Research seminar by Rafael Caro Repetto on technologies for aiding understanding of music cultures

Monday February 17th at 15.30h in room 55.309 (Universitat Pompeu Fabra)

29.01.2020

 

Technology for aiding understanding of music cultures: The Musical Bridges project by Rafael Caro Repetto, Institute of Ethnomusicology, Kunstuniversität Graz, Austria.


Abstract:

 

We live in an increasingly connected world. People, objects, customs, behaviors, ideas, and also sounds, travel with ever growing speed and scope. As a result, multiculturality is an unavoidable condition of contemporary societies. However, the cohabitation in a particular local community of elements from external origins do not necessarily imply their mutual understanding, and even acceptance. In this project we aim at using technology for building Musical Bridges between cultures. A musical tradition is deeply rooted in the thought systems, religious ideas, aesthetic principles, social structures and economic trends of the communities that developed it.
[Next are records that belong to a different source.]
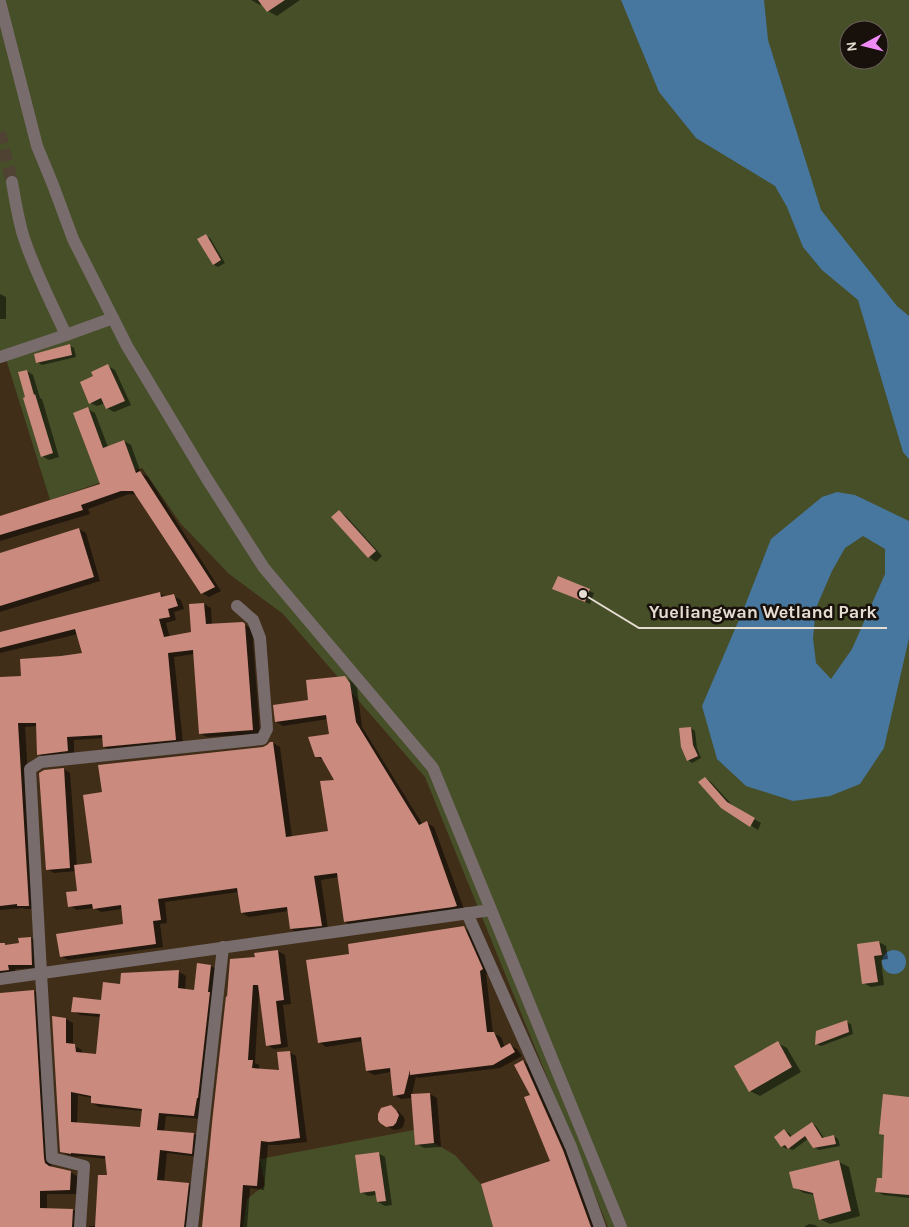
<svg xmlns="http://www.w3.org/2000/svg" width="909" height="1227" font-family="Karla,sans-serif">
	<style>
		.built { fill: #412e19 }
		.green { fill: #474f28; fill-rule: evenodd }
		.water { fill: #47769f; fill-rule: evenodd }
		.shadow { fill: #0007; fill-rule: evenodd }
		.building { fill: #ca8a7e; fill-rule: evenodd }
		.lines { fill: none; stroke-linecap: round; stroke-linejoin: round }
		.minor-tunnel { stroke: #4f4233; stroke-width: 12; stroke-dasharray: 12 6; stroke-linecap: butt }
		.minor { stroke: #786c6c; stroke-width: 12 }
		.leader { fill: none; stroke: #e5dcd2; stroke-width: 2 }
		.callout-dot { fill: #e5dcd2; stroke: #18110b; stroke-width: 2 }
		.callout-label { font-size: 18px; text-anchor: middle; font-weight: bold; fill: #e5dcd2; stroke: #18110b; stroke-width: 5; stroke-linejoin: round; paint-order: stroke }
	</style>
	<rect width="100%" height="100%" fill="#352717"/>
	<path class="built" d="M5 356 50 500 141 468 181 524 229 574 283 614 426 777 621 1227H0V357Z"/>
	<g class="green">
		<path d="M0 0H909V1227H608L425 777 283 614 229 574 181 524 142 468 50 500 5 356 0 357ZM849 30H879V60H849Z"/>
		<path d="M414 1130 415 1145 434 1143 455 1155 481 1184 493 1227H243L247 1199 265 1185 260 1159Z"/>
	</g>
	<g class="water">
		<path d="M621 0H764L768 40 821 210 897 306 909 316V459L903 452 858 300 822 270 803 247 787 207 775 186 696 138 659 92Z"/>
		<path d="M837 492 855 495 909 521V638L884 748 860 784 830 796 793 801 746 786 717 759 702 706 744 608 771 539 822 497ZM863 536 885 549V574L852 649 831 679 816 663 813 638 816 608 832 571 845 548Z"/>
		<circle cx="894" cy="962" r="12"/>
	</g>
	<g class="shadow">
		<path d="M251 0H300L277 16 268 11 262 3 260 5Z"/>
		<path d="M206 236 210 238 225 263 218 267 214 265Z"/>
		<path d="M0 294 6 297V319H0Z"/>
		<path d="M70 346 74 348 76 357 42 365 37 362Z"/>
		<path d="M108 366 115 370 131 405 114 412 107 408 105 403 97 406 90 403 94 377Z"/>
		<path d="M27 371 33 375 40 398 42 399 59 457 49 460 42 456Z"/>
		<path d="M88 409 95 413 108 447 124 441 131 445 141 473 148 477 221 591 209 597 202 593 137 495 129 494 88 509 90 514 0 541V517L101 485Z"/>
		<path d="M339 512 346 516 382 556 376 562 369 557 333 517Z"/>
		<path d="M79 529 86 533 100 581 0 612V554Z"/>
		<path d="M558 577 594 593 590 604 558 591Z"/>
		<path d="M159 593 167 597 174 596 181 600 184 609 174 612 176 620 166 623 170 638 193 633 204 604 211 608 212 625 242 623 252 629 260 734 207 737 200 733 194 654 174 657 183 743 112 751 104 747V738L74 740V755L45 758 38 754 37 726 25 727 36 909H25L23 908 0 910V678L22 677 83 654 78 634 0 653V633Z"/>
		<path d="M344 677 352 682 357 688 362 727 423 825 427 823 434 827 464 909 352 926 345 922 339 877 321 880 328 929 298 933 291 929 288 911 249 917 242 913 239 892 165 902 167 923 160 924 163 947 68 960 61 956 125 925 122 909 101 912 94 908 77 910 70 906 79 892 76 871 54 873 47 869 64 769 70 773 77 866 94 864 103 793 263 748 273 743 280 747 292 837 330 832 336 781 323 760 316 756 330 735 328 719 283 726 276 722 309 701Z"/>
		<path d="M691 728 695 731 697 748 701 758 692 763 688 760Z"/>
		<path d="M705 778 712 783 734 807 761 823 758 830 721 807Z"/>
		<path d="M464 928 471 932 489 973 486 974 493 1033 501 1037 505 1048 510 1045 517 1049 522 1056 500 1068 418 1078 416 1077 411 1098 401 1099 394 1095 391 1072 374 1075 367 1071 363 1041 326 1047 319 1042 350 955Z"/>
		<path d="M31 938 38 943 39 968 15 969 16 973 0 976V947L20 944Z"/>
		<path d="M879 942 886 946 888 959 881 960 884 985 871 987 863 983Z"/>
		<path d="M278 951 285 955 291 1004 283 1005 288 1047 274 1049 267 1045 259 994 255 1063 259 1065V1070L280 1072 289 1052 296 1056 307 1142 277 1145H268L264 1190 250 1188 247 1227H204L256 958Z"/>
		<path d="M211 966 218 970 201 1119 166 1116 164 1132 194 1134 201 1138 199 1157 167 1153 164 1182 188 1184 195 1188 191 1227H89V1226H97L108 1176 107 1159 78 1156V1157L68 1155 61 1151 53 1018 66 1019 73 1023V1045L82 1050V1054L98 1055 101 1017 80 1015 73 1011 102 1001 121 985 179 972 186 976 185 990 195 992ZM78 1095 92 1098V1103L99 1107 143 1111 141 1128 77 1124Z"/>
		<path d="M34 991 41 995 51 1163 52 1168 70 1172 77 1176V1194H47V1209L73 1210 80 1214 79 1227H0V994Z"/>
		<path d="M846 1022 851 1024 853 1034 821 1046 816 1044Z"/>
		<path d="M778 1043 787 1048 801 1072 760 1096 750 1091Z"/>
		<path d="M523 1061 530 1065 570 1155 596 1227H494L551 1162 531 1095Z"/>
		<path d="M430 1094 437 1098 441 1147 424 1148 417 1144 413 1096Z"/>
		<path d="M909 1098V1198L883 1195 876 1191 883 1180 885 1136 881 1134Z"/>
		<path d="M391 1107 398 1111 403 1116 405 1120 403 1127 400 1129 394 1130 381 1123Z"/>
		<path d="M812 1123 816 1126 824 1138 834 1136 838 1139 840 1146 819 1150 814 1147 808 1139 793 1150 788 1148 787 1149 782 1146 775 1137 784 1130 789 1133 792 1137Z"/>
		<path d="M378 1153 385 1157 392 1205 385 1206 378 1202 377 1195 368 1196 361 1192Z"/>
		<path d="M839 1162 849 1167 860 1216 830 1224 820 1219 815 1195 804 1193 794 1187Z"/>
		<path d="M809 1224 815 1225 818 1227H804Z"/>
	</g>
	<g class="building">
		<path d="M258 0H285L267 12Z"/>
		<path d="M206 234 221 260 213 265 197 239Z"/>
		<path d="M70 344 72 355 36 363 34 354Z"/>
		<path d="M108 364 125 401 106 409 101 398 89 404 80 382 93 376 91 372Z"/>
		<path d="M27 370 34 395 35 394 53 453 41 457 23 398 25 397 18 372Z"/>
		<path d="M88 407 103 448 124 440 136 473 140 471 215 587 201 594 133 491H121L81 505 83 510 0 535V516L100 484 73 413Z"/>
		<path d="M339 510 376 551 368 558 331 517Z"/>
		<path d="M79 528 94 577 0 606V553Z"/>
		<path d="M558 576 590 589 585 602 552 589Z"/>
		<path d="M160 592 161 597 174 594 178 606 168 609 170 617 159 619 164 637 191 632 189 604 204 603 206 624 243 622 245 624 253 730 199 734 193 650 168 653 176 740 103 747 102 735 67 737 68 751 37 755 36 723H18L29 906H17V904L0 906V677L21 676 20 659 61 656 82 653 75 629 0 648V632Z"/>
		<path d="M345 676 350 683 356 722 419 825 427 821 457 906 453 907 344 922 337 873 314 876 322 926 290 929 287 907 241 913 237 888 158 899 161 920 153 921 156 944 60 957 56 934 123 924 121 905 93 909 92 904 68 907 66 892 77 891 74 865 92 863 83 795 102 792 98 765 263 747 267 745 270 742H273L286 837 328 831 320 781 334 780 321 757H315L308 737 329 734 326 715 275 722 273 705 308 700 306 680Z"/>
		<path d="M691 727 693 745 698 756 687 761 681 747 679 728Z"/>
		<path d="M64 768 70 868 46 870 39 773 44 770Z"/>
		<path d="M705 777 727 802 755 818 750 827 721 808 698 782Z"/>
		<path d="M464 926 483 969 480 971 487 1032H494L501 1048 510 1043 515 1052 493 1065 410 1075V1070L404 1094 393 1096 390 1068 366 1071 361 1037 318 1043 306 960 349 954 348 944Z"/>
		<path d="M31 937 32 965H8L9 970 0 971V943H5V945L19 943 18 938Z"/>
		<path d="M879 941 882 955 874 956 878 982 862 984 857 944Z"/>
		<path d="M278 950 284 1000 276 1001 281 1044 266 1046 258 985H253L248 1060H253L252 1068 279 1070 277 1052 290 1051 300 1138 269 1142 261 1141 257 1186 243 1185 240 1227H202L212 1123 226 996 227 997 230 959 255 957 254 953Z"/>
		<path d="M197 963 211 965 208 992H210L198 1098H197L194 1116 159 1113 157 1130 194 1133 192 1154 160 1150 157 1180 189 1183 184 1227H95L98 1175H107L105 1156 71 1153V1154L60 1152 52 1016 66 1018V1043L75 1044 76 1052 96 1054 100 1014 71 1012 73 997 101 1000 103 982 120 984 121 973 179 970 178 988 194 990ZM71 1092 91 1096V1103L142 1109 140 1127 71 1122Z"/>
		<path d="M34 990 44 1158 45 1163 49 1166 71 1171 70 1190 40 1191V1208L73 1209 72 1227H0V993Z"/>
		<path d="M847 1020 849 1032 815 1045 816 1031Z"/>
		<path d="M778 1041 792 1067 749 1092 734 1066Z"/>
		<path d="M523 1060 563 1150 591 1227H493L481 1184 550 1161 524 1097 530 1095 514 1065Z"/>
		<path d="M430 1093 434 1143 415 1145 411 1094Z"/>
		<path d="M883 1094 909 1097V1195L875 1192 877 1178H882L884 1135 879 1134Z"/>
		<path d="M391 1105 396 1110 399 1115 396 1123 393 1126 386 1127 380 1123 378 1120V1114L381 1108Z"/>
		<path d="M812 1122 822 1138 834 1135 836 1144 813 1148 805 1136 788 1149 785 1145 781 1147 774 1137 784 1129 790 1137Z"/>
		<path d="M379 1152 386 1201 377 1202 375 1191 360 1193 355 1155Z"/>
		<path d="M839 1160 851 1211 819 1220 813 1193 793 1188 789 1172Z"/>
	</g>
	<g class="lines">
		<path class="minor-tunnel" d="M0 132 12 182"/>
		<g class="minor">
			<path d="M0 2 37 146 53 185 73 239 127 346 207 479 264 568 433 768 621 1227"/>
			<path d="M66 335 113 318"/>
			<path d="M0 357 66 335C51 302 34 270 23 235 18 218 15 200 12 182"/>
			<path d="M467 913 571 1147 600 1227"/>
			<path d="M0 979 491 910"/>
			<path d="M80 1227 84 1166 52 1158 41 973 30 769 41 762 262 739 267 729 260 638 253 620 237 606"/>
			<path d="M192 1227 223 947"/>
		</g>
	</g>
	<path class="leader" d="M583 594L639 628H887"/>
	<circle class="callout-dot" cx="583" cy="594" r="5"/>
	<g class="callout-label">
		<text x="763" y="618">Yueliangwan Wetland Park</text>
	</g>
	<g transform="translate(864 45) rotate(263)"><circle r="24" fill="#18110b" stroke="#6a625b"/>
	<path d="M0-4L9 19L0 12L-9 19Z" fill="#ef8bf6"/>
	<text y="-8" font-size="14" font-weight="bold" text-anchor="middle" fill="#e5dcd2">N</text>
	</g>
</svg>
Therefore, unraveling the elements of a musical system can aid the understanding of its originating culture. Furthermore, being able to experience them in musical performance allows the embodiment of their underlying cultural phenomena. Existing materials for approaching alien musical cultures are mostly addressed to students or scholars, and in their vast majority consist in written explanations illustrated with accompanying audio or video recordings. Thus, a gap remains between aural perception and intellectual comprehension, generally only addressed via music scores. In Musical Bridges we design interactive, online tools which offer as intuitive as possible visualizations of selected musical aspects from audio recordings with the aim of guiding the user’s listening attention, and her/his bodily engagement with the listening experience. To this aim, we draw on the audio recordings corpora gathered in the previous CompMusic project for the computational study of North Indian and South Indian classical music, Turkish makam music, Chinese jingju music and Moroccan Andalusian music. The visualizations offered by the Musical Bridges tools, tailored to the specific characteristics of each of these music traditions, are based on automatically extracted features using audio signal processing methods, as well as manual annotations by experts. Adopting an approach that could be framed as applied computational musicology, the Musical Bridges project also organizes public educational activities to put these tools, and the project’s philosophy, in action, and bring these music traditions, and their corresponding cultures, closer to the Barcelona audience. In this presentation, I report about, and demonstrate, the current state of the research carried out in the Musical Bridges project.
 

Biography:

 

Rafael Caro Repetto is an ethnomusicologist specialized in Chinese traditional music. After several years of research in Beijing and Shanghai, he obtained a master’s degree in ethnomusicology at Soas (University of London). In 2013 he joined the CompMusic project at the Music Technology Group from Universitat Pompeu Fabra, focusing on jingju music research. In 2018 he received his Ph.D. degree with a thesis on computer aided analysis of the jingju’s melodic system. Currently, Rafael Caro is a senior scientist at the Institute of Ethnomusicology from Kunstuniversität Graz (Austria), and member of the Musical Bridges project, extending his research scope to Indian classical music and Moroccan Andalusian music.